Gezien het vorenstaande is de Raad van oordeel dat niet is kunnen blijken van objectief medische aanknopingspunten om ervan uit te gaan dat de voor appellant aangenomen beperkingen niet berusten op een voldoende draagkrachtige motivering.
Wat betreft de arbeidskundige beoordeling overweegt de Raad het volgende.
De mate van arbeidsongeschiktheid van appellant is bepaald met behulp van het Claimbeoordelings- en Borgingssysteem (CBBS).
Ten aanzien van dit systeem heeft de Raad in zijn uitspraken van 9 november 2004 (LJN AR4716, AR4717, AR4718, AR4719, AR4721 en AR4722) overwogen dat hem niet is gebleken van redenen om het CBBS niet in beginsel aanvaardbaar te achten maar dat er, omdat dit systeem een aantal onvolkomenheden bevat, hoge eisen dienen te worden gesteld aan de verslaglegging en motivering van de in een concreet geval aan het betreffende besluit ten grondslag gelegde uitgangspunten. In reeds lopende zaken zal het bestreden besluit vernietigd dienen te worden indien niet uiterlijk bij de beslissing op het bezwaar aan die eisen wordt voldaan. In het geval dat in de loop van de procedure in eerste aanleg of in hoger beroep een besluit op bezwaar dat vóór 1 juli 2005 is genomen, alsnog wordt voorzien van de ontbrekende toelichting, onderbouwing of motivering, kan er aanleiding zijn om de rechtsgevolgen van het vernietigde besluit in stand te laten.
Voor wat betreft het arbeidskundige gedeelte van de schatting stelt de Raad vast dat een deugdelijke toelichting en motivering waarom gedaagde de geselecteerde functies passend heeft geacht voor appellant, in hoger beroep is gegeven door de bezwaar-arbeidsdeskundige J. den Hartog, voornoemd, in antwoord op een brief van de Raad van 8 juni 2005. De Raad overweegt hierbij, dat de rapportage van bezwaararbeidsdeskundige
Den Hartog voldoende inzicht heeft geboden en voldoende mogelijkheid tot toetsing heeft verschaft van de arbeidskundige grondslagen en uitgangspunten waarop de schatting in het onderhavige geval berust. Naar het oordeel van de Raad zijn met de rapportage van Den Hartog de ogenschijnlijke overschrijdingen van de belastbaarheid in alle geselecteerde functies uiteindelijk voldoende en adequaat gemotiveerd.
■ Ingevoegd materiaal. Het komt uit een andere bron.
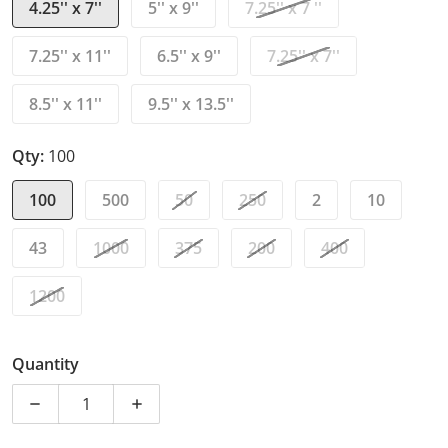
4.25'' x 7''
5'' x 9''
7.25'' x 7 ''
7.25'' x 11''
6.5'' x 9''
7.25'' x 7''
8.5'' x 11''
9.5'' x 13.5''
Qty:
100
100
500
50
250
2
10
43
1000
375
200
400
1200
Quantity
Decrease quantity for White Kraft Bubble Mailer Bags
Increase quantity for White Kraft Bubble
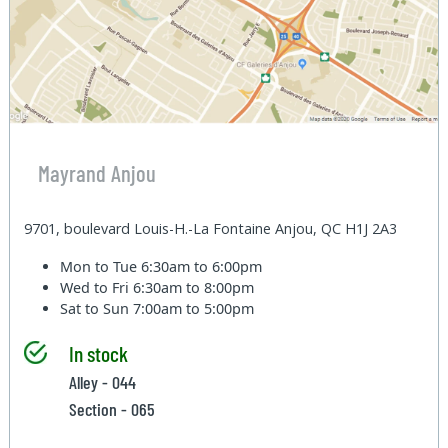
Mayrand Anjou
9701, boulevard Louis-H.-La Fontaine Anjou, QC H1J 2A3
Mon to Tue
6:30am to 6:00pm
Wed to Fri
6:30am to 8:00pm
Sat to Sun
7:00am to 5:00pm
In stock
Alley - 044
Section - 065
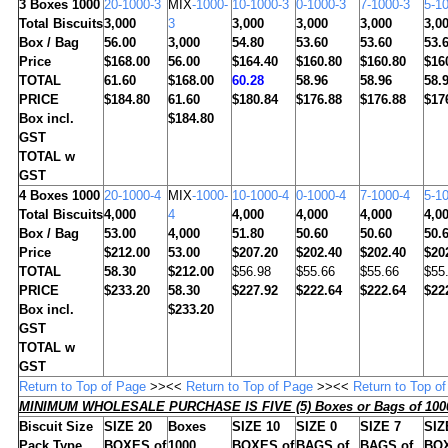
3
Boxes 1000
20-1000-3
MIX
-1000-
10-1000-3
0-1000-3
7-1000-3
5-1
Total Biscuits
3,000
3
3,000
3,000
3,000
3,0
Box / Bag
56.00
3,000
54.80
53.60
53.60
53.
Price
$168.00
56.00
$164.40
$160.80
$160.80
$16
TOTAL
61.60
$168.00
60.28
58.96
58.96
58.
PRICE
$184.80
61.60
$180.84
$176.88
$176.88
$17
Box incl.
$184.80
GST
TOTAL w
GST
4
Boxes 1000
20-1000-4
MIX
-1000-
10-1000-4
0-1000-4
7-1000-4
5-1
Total Biscuits
4,000
4
4,000
4,000
4,000
4,0
Box / Bag
53.00
4,000
51.80
50.60
50.60
50.
Price
$212.00
53.00
$207.20
$202.40
$202.40
$20
TOTAL
58.30
$212.00
$56.98
$55.66
$55.66
$55
PRICE
$233.20
58.30
$227.92
$222.64
$222.64
$22
Box incl.
$233.20
GST
TOTAL w
GST
Return to Top of Page
>><<
Return to Top of Page
>><<
Return to Top o
MINIMUM WHOLESALE PURCHASE IS FIVE (5) Boxes or Bags of 1000
Biscuit Size
SIZE 20
Boxes
SIZE 10
SIZE 0
SIZE 7
SIZ
Pack Type
BOXES of
1000
BOXES of
BAGS of
BAGS of
BOX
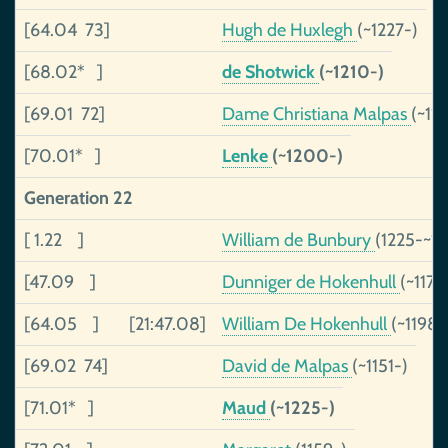
[64.04 73]
Hugh de Huxlegh
(~1227-)
[68.02* ]
de Shotwick
(~1210-)
[69.01 72]
Dame Christiana Malpas
(~11
[70.01* ]
Lenke
(~1200-)
Generation 22
[ 1.22 ]
William de Bunbury
(1225-~1
[47.09 ]
Dunniger de Hokenhull
(~1173
[64.05 ]
[21:47.08]
William De Hokenhull
(~1198-
[69.02 74]
David de Malpas
(~1151-)
[71.01* ]
Maud
(~1225-)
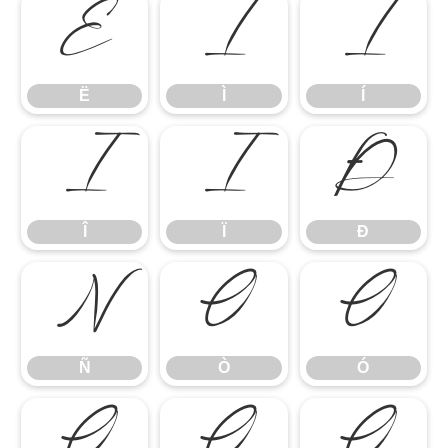
Ë
Ì
Í
Ë
Ì
Í
Î
Ï
Ð
Î
Ï
Ð
Ñ
Ò
Ó
Ñ
Ò
Ó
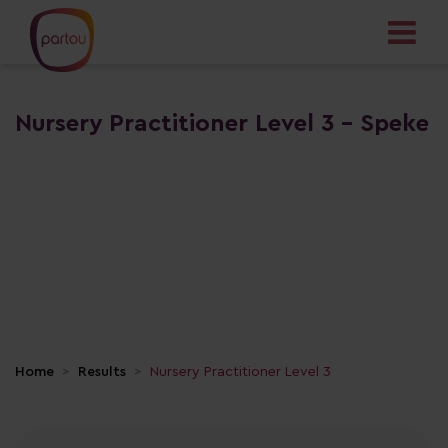
Nursery Practitioner Level 3 - Speke
Home
Results
Nursery Practitioner Level 3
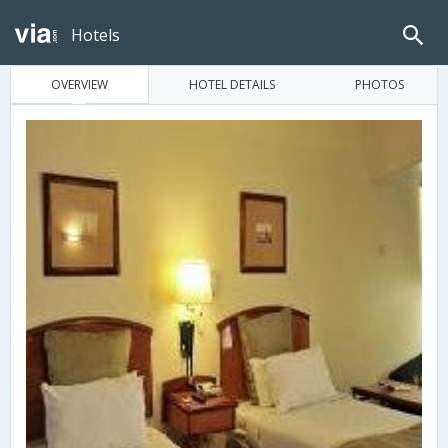
Hotels
OVERVIEW
HOTEL DETAILS
PHOTOS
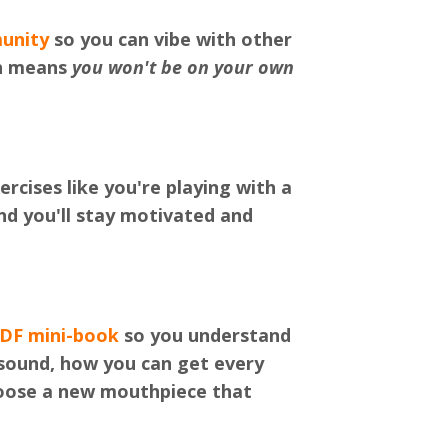
unity
so you can vibe with other
ch means
you won't be on your own
rcises like you're playing with a
d you'll stay motivated and
PDF mini-book
so you understand
sound, how you can get every
hoose a new mouthpiece that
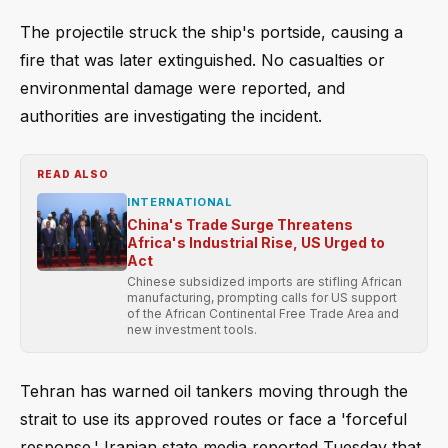
The projectile struck the ship's portside, causing a
fire that was later extinguished. No casualties or
environmental damage were reported, and
authorities are investigating the incident.
READ ALSO
INTERNATIONAL
China's Trade Surge Threatens
Africa's Industrial Rise, US Urged to
Act
Chinese subsidized imports are stifling African
manufacturing, prompting calls for US support
of the African Continental Free Trade Area and
new investment tools.
Tehran has warned oil tankers moving through the
strait to use its approved routes or face a 'forceful
response.' Iranian state media reported Tuesday that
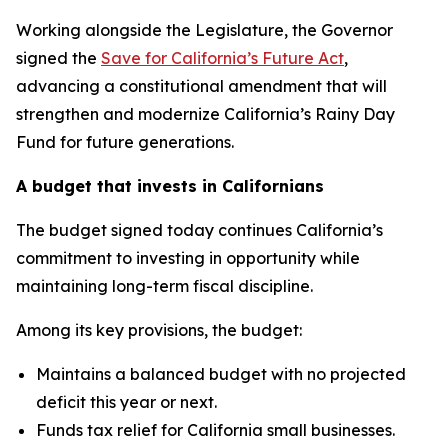
Working alongside the Legislature, the Governor
signed the
Save for California’s Future Act
,
advancing a constitutional amendment that will
strengthen and modernize California’s Rainy Day
Fund for future generations.
A budget that invests in Californians
The budget signed today continues California’s
commitment to investing in opportunity while
maintaining long-term fiscal discipline.
Among its key provisions, the budget:
Maintains a balanced budget with no projected
deficit this year or next.
Funds tax relief for California small businesses.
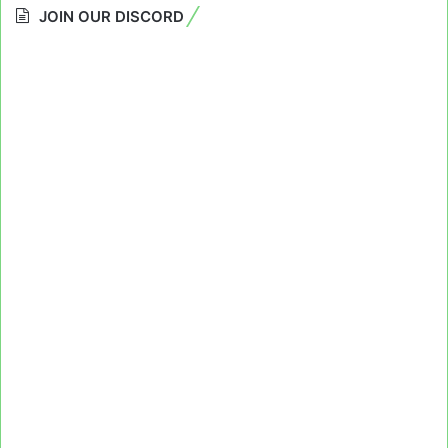
JOIN OUR DISCORD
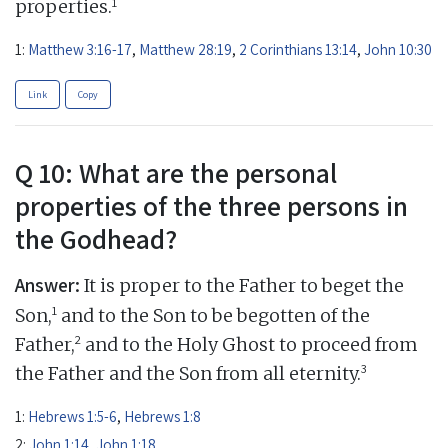
1
properties.
1:
Matthew 3:16-17
,
Matthew 28:19
,
2 Corinthians 13:14
,
John 10:30
Link
Copy
Q 10: What are the personal
properties of the three persons in
the Godhead?
Answer:
It is proper to the Father to beget the
1
Son,
and to the Son to be begotten of the
2
Father,
and to the Holy Ghost to proceed from
3
the Father and the Son from all eternity.
1:
Hebrews 1:5-6
,
Hebrews 1:8
2:
John 1:14
,
John 1:18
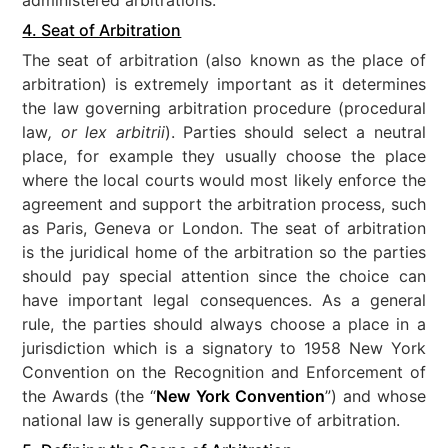
4. Seat of Arbitration
The seat of arbitration (also known as the place of
arbitration) is extremely important as it determines
the law governing arbitration procedure (procedural
law
, or lex arbitrii
). Parties should select a neutral
place, for example they usually choose the place
where the local courts would most likely enforce the
agreement and support the arbitration process, such
as Paris, Geneva or London. The seat of arbitration
is the juridical home of the arbitration so the parties
should pay special attention since the choice can
have important legal consequences. As a general
rule, the parties should always choose a place in a
jurisdiction which is a signatory to 1958 New York
Convention on the Recognition and Enforcement of
the Awards (the “
New York Convention
”) and whose
national law is generally supportive of arbitration.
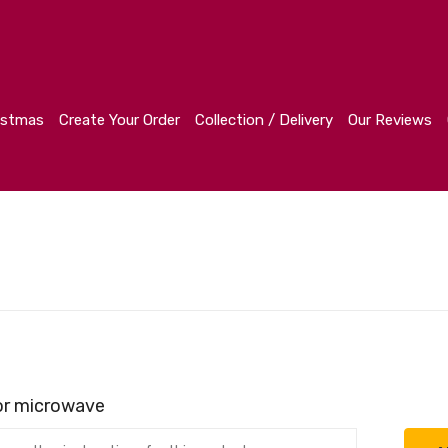
r
Collection / Delivery
Our Reviews
Contact
istmas
Create Your Order
Collection / Delivery
Our Reviews
 or microwave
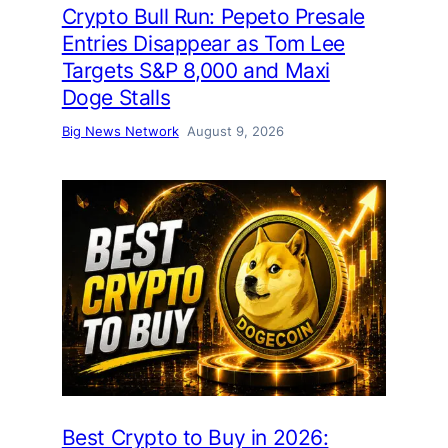
Crypto Bull Run: Pepeto Presale
Entries Disappear as Tom Lee
Targets S&P 8,000 and Maxi
Doge Stalls
Big News Network
August 9, 2026
Best Crypto to Buy in 2026:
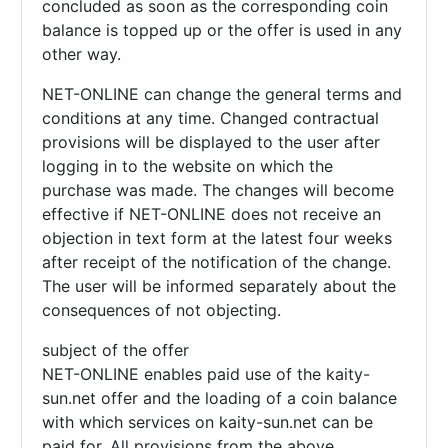
concluded as soon as the corresponding coin
balance is topped up or the offer is used in any
other way.
NET-ONLINE can change the general terms and
conditions at any time. Changed contractual
provisions will be displayed to the user after
logging in to the website on which the
purchase was made. The changes will become
effective if NET-ONLINE does not receive an
objection in text form at the latest four weeks
after receipt of the notification of the change.
The user will be informed separately about the
consequences of not objecting.
subject of the offer
NET-ONLINE enables paid use of the kaity-
sun.net offer and the loading of a coin balance
with which services on kaity-sun.net can be
paid for. All provisions from the above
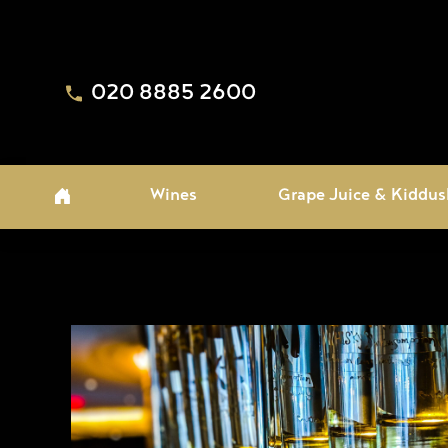
020 8885 2600
Wines
Grape Juice & Kiddus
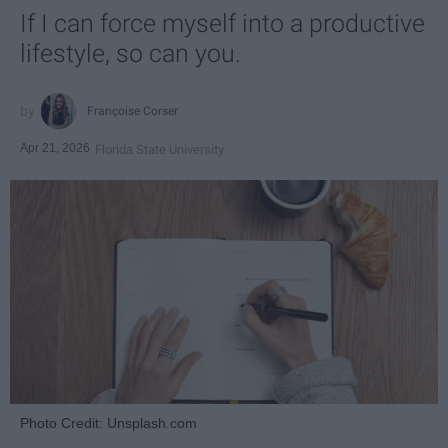
If I can force myself into a productive
lifestyle, so can you.
Françoise Corser
Apr 21, 2026
Florida State University
Photo Credit: Unsplash.com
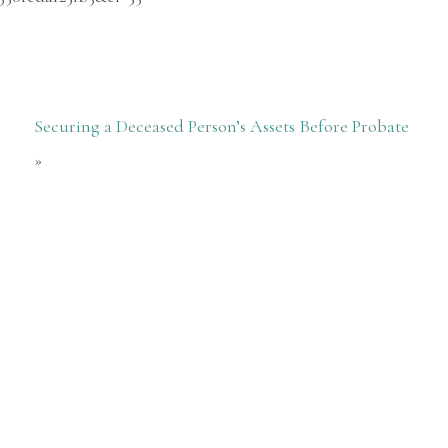
Securing a Deceased Person’s Assets Before Probate
»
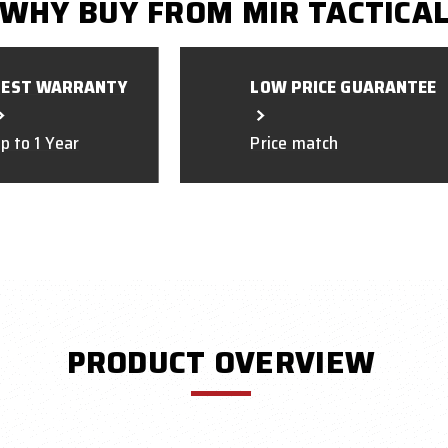
WHY BUY FROM MIR TACTICA
BEST WARRANTY
LOW PRICE GUARANTEE
p to 1 Year
Price match
PRODUCT OVERVIEW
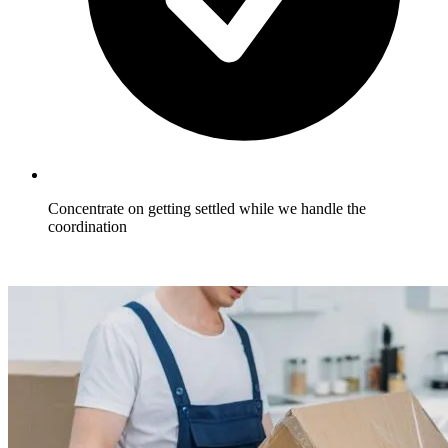
Concentrate on getting settled while we handle the
coordination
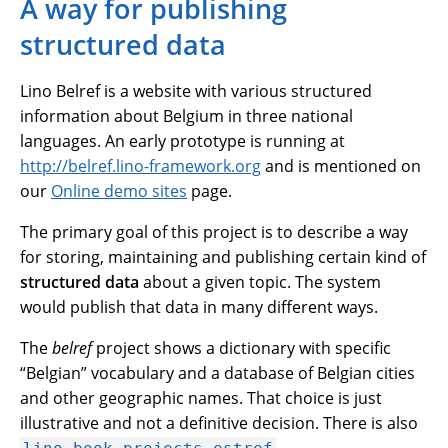
A way for publishing
structured data
Lino Belref is a website with various structured
information about Belgium in three national
languages. An early prototype is running at
http://belref.lino-framework.org
and is mentioned on
our
Online demo sites
page.
The primary goal of this project is to describe a way
for storing, maintaining and publishing certain kind of
structured data
about a given topic. The system
would publish that data in many different ways.
The
belref
project shows a dictionary with specific
“Belgian” vocabulary and a database of Belgian cities
and other geographic names. That choice is just
illustrative and not a definitive decision. There is also
.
Vastgesteld kan worden dat appellant geschikt moet worden geacht voor de voor hem geselecteerde functies, waarmee de schatting op goede gronden berust.
Het hiervoor overwogene leidt de Raad tot de conclusie dat in hoger beroep de ontbrekende onderbouwing van het bestreden besluit, dat vóór 1 juli 2005 is genomen, alsnog is gegeven. Gelet op ’s Raads oordeel met betrekking tot het CBBS leidt dit tot vernietiging van de aangevallen uitspraak en het bestreden besluit en tot de bepaling dat de rechtsgevolgen van het vernietigde besluit met toepassing van artikel 8: 72, derde lid, van de Algemene wet bestuursrecht (Awb), geheel in stand worden gelaten.
Het vorenstaande leidt de Raad tot de beslissing als aangegeven in rubriek III.
De Raad acht termen aanwezig om op grond van artikel 8:75 van de Awb het Uwv te veroordelen in de proceskosten van appellante in beroep en in hoger beroep. Deze kosten worden begroot op € 644,- voor verleende rechtsbijstand in zowel eerste aanleg als in hoger beroep, in totaal € 1.288,-.
III. BESLISSING
De Centrale Raad van Beroep,
Recht doende:
Vernietigt de aangevallen uitspraak;
Verklaart het beroep tegen het bestreden besluit gegrond en vernietigt dat besluit;
Bepaalt dat de rechtsgevolgen van het bestreden besluit geheel in stand blijven;
Veroordeelt de Raad van het bestuur van het Uitvoeringsinstituut werknemersverzekeringen in de proceskosten van appellant in eerste aanleg en in hoger beroep tot een bedrag groot € 1.288,-, te betalen door het Uitvoeringsinstituut werknemersverzekeringen;
Bepaalt dat het Uitvoeringsinstituut werknemersverzekeringen aan appellant het betaalde griffierecht van € 133,- vergoedt.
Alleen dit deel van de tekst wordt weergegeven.